Baby I Kneed Your Lovin’

 

One of my knees is 56 years old, and the other is 11 days old.

The last week has been devoted to my nifty new body part, basically giving it an introduction to life at La Casa by punishing it into submission. Its first days of life have been spent being strapped into an apparatus that automatically bends it 6 hours a day, taking it for walks — whether it likes them or not, forcing it to bend more and more in routine sessions, and taking it to visit to people who specialize in making it do things it doesn’t presently feel all that cheerful about doing.

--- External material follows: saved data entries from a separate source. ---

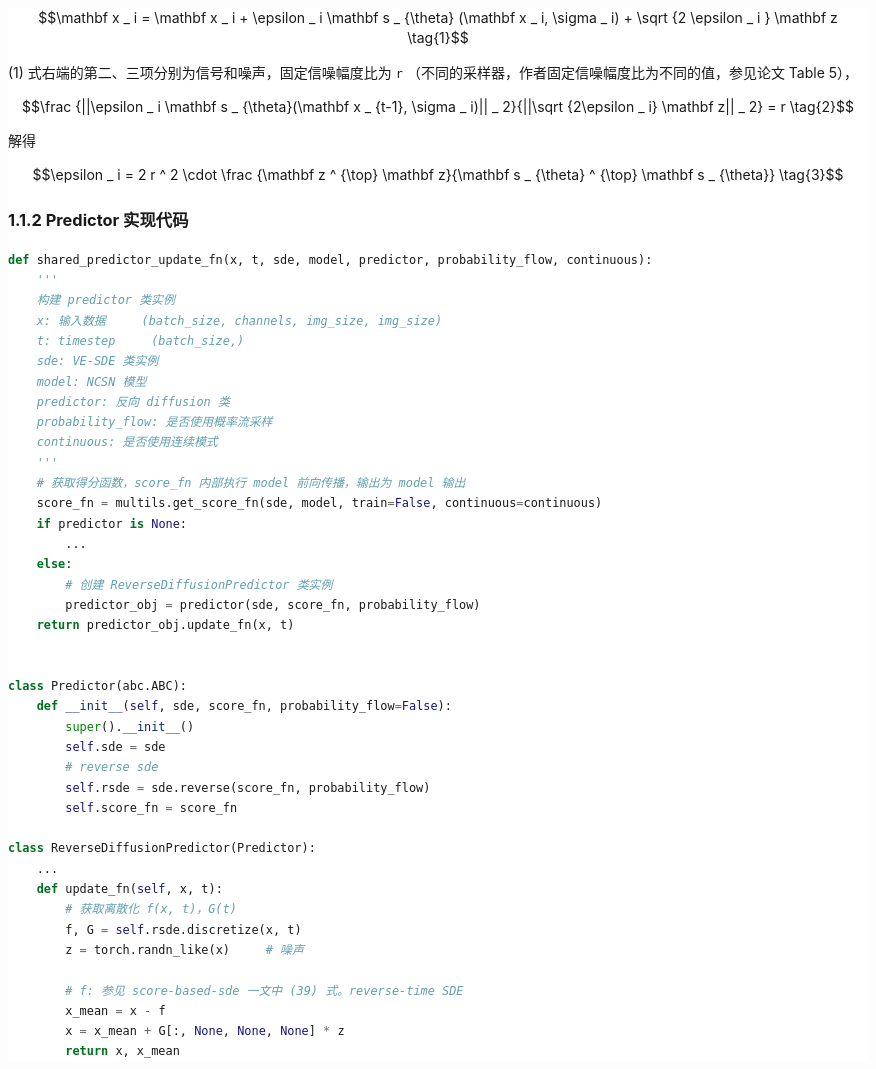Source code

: $$\mathbf x _ i  = \mathbf x _ i + \epsilon _ i \mathbf s _ {\theta} (\mathbf x _ i, \sigma _ i) + \sqrt {2 \epsilon _ i } \mathbf z \tag{1}$$

(1) 式右端的第二、三项分别为信号和噪声，固定信噪幅度比为 `r` （不同的采样器，作者固定信噪幅度比为不同的值，参见论文 Table 5），

$$\frac {||\epsilon _ i \mathbf s _ {\theta}(\mathbf x _ {t-1}, \sigma _ i)|| _ 2}{||\sqrt {2\epsilon _ i} \mathbf z|| _ 2} = r \tag{2}$$

解得

$$\epsilon _ i = 2  r ^ 2  \cdot \frac {\mathbf z ^ {\top} \mathbf z}{\mathbf s _ {\theta} ^ {\top} \mathbf s _ {\theta}} \tag{3}$$


### 1.1.2 Predictor 实现代码

```python
def shared_predictor_update_fn(x, t, sde, model, predictor, probability_flow, continuous):
    '''
    构建 predictor 类实例
    x: 输入数据     (batch_size, channels, img_size, img_size)
    t: timestep     (batch_size,)
    sde: VE-SDE 类实例
    model: NCSN 模型
    predictor: 反向 diffusion 类
    probability_flow: 是否使用概率流采样
    continuous: 是否使用连续模式
    '''
    # 获取得分函数，score_fn 内部执行 model 前向传播，输出为 model 输出
    score_fn = multils.get_score_fn(sde, model, train=False, continuous=continuous)
    if predictor is None:
        ...
    else:
        # 创建 ReverseDiffusionPredictor 类实例
        predictor_obj = predictor(sde, score_fn, probability_flow)
    return predictor_obj.update_fn(x, t)


class Predictor(abc.ABC):
    def __init__(self, sde, score_fn, probability_flow=False):
        super().__init__()
        self.sde = sde
        # reverse sde
        self.rsde = sde.reverse(score_fn, probability_flow)
        self.score_fn = score_fn

class ReverseDiffusionPredictor(Predictor):
    ...
    def update_fn(self, x, t):
        # 获取离散化 f(x, t)，G(t)
        f, G = self.rsde.discretize(x, t)
        z = torch.randn_like(x)     # 噪声

        # f: 参见 score-based-sde 一文中 (39) 式。reverse-time SDE
        x_mean = x - f
        x = x_mean + G[:, None, None, None] * z
        return x, x_mean
```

I want my new knee to know this isn’t typical life around these parts. There’s about a week and a half more to go of the bendy thing and the ankle stranglers will be cleaned and relegated to a box early next week, waiting for the next time. After that, we’ll settle into a normal lifetime of exercising, walking, occasionally visiting Those Who Bend and Straighten, as well as letting my brain do other things than calculate how much time I’ve got left to be strapped into the bendy thing before I can chill out with the ice packs. (CPM machines are marvels of therapy, but they aren’t much fun.)

Not my knees, but I don’t take any bologna.

I’ve come to have a nearly zen relationship with ice packs. There is nothing more comforting on my baby knee than to be wrapped in something cold after being subjected to exercise bikes, leg lifts, calve raises, hamstring stretches. It’s the equivalent of a cold beer on a really hot day.

In the opposite direction, my baby knee has introduced me to the wonderful world of People Giving Us Food, which is awesome, but somewhat unkind to the scale. It’s been hard to wrap my mind around that my body currently needs more nourishment than it usually requires, thanks to baby knee; hubby lost weight after his second surgery. I have not done the same. Far from it. But next Monday comes a marking point: as my baby knee and I make the transition in the third week of recovery, I’ll be returning to my normal way of eating.

I have absolutely adored and appreciated the kindness of others, but my hips have been enjoying it far too much, so the shift back to sane eating is now in countdown mode. Goodbye, cruel carbs!

After that? Perhaps a normal life for a bit, working at losing the weight that’s come to revisit in recent weeks, all in prep for introducing another baby knee to the world. But that one ought to be a bit easier.